START INPUT MATERIAL

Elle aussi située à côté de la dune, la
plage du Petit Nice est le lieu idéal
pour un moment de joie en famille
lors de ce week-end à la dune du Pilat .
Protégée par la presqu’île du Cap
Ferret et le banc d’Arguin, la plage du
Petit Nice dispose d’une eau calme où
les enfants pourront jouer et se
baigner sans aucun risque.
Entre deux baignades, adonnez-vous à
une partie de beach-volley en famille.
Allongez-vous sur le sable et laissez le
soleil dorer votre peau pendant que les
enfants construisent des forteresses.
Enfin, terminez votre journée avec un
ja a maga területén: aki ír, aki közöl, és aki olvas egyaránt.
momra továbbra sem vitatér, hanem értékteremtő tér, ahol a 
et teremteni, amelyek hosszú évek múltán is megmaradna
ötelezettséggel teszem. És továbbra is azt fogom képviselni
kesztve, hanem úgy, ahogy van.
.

END INPUT MATERIAL

* [WHAT THE TASK REQUIRES]: I would like the records restated exactly, with every line intact.

* [EXERCISE ANSWER]:
Elle aussi située à côté de la dune, la
plage du Petit Nice est le lieu idéal
pour un moment de joie en famille
lors de ce week-end à la dune du Pilat .
Protégée par la presqu’île du Cap
Ferret et le banc d’Arguin, la plage du
Petit Nice dispose d’une eau calme où
les enfants pourront jouer et se
baigner sans aucun risque.
Entre deux baignades, adonnez-vous à
une partie de beach-volley en famille.
Allongez-vous sur le sable et laissez le
soleil dorer votre peau pendant que les
enfants construisent des forteresses.
Enfin, terminez votre journée avec un
ja a maga területén: aki ír, aki közöl, és aki olvas egyaránt.
momra továbbra sem vitatér, hanem értékteremtő tér, ahol a 
et teremteni, amelyek hosszú évek múltán is megmaradna
ötelezettséggel teszem. És továbbra is azt fogom képviselni
kesztve, hanem úgy, ahogy van.
.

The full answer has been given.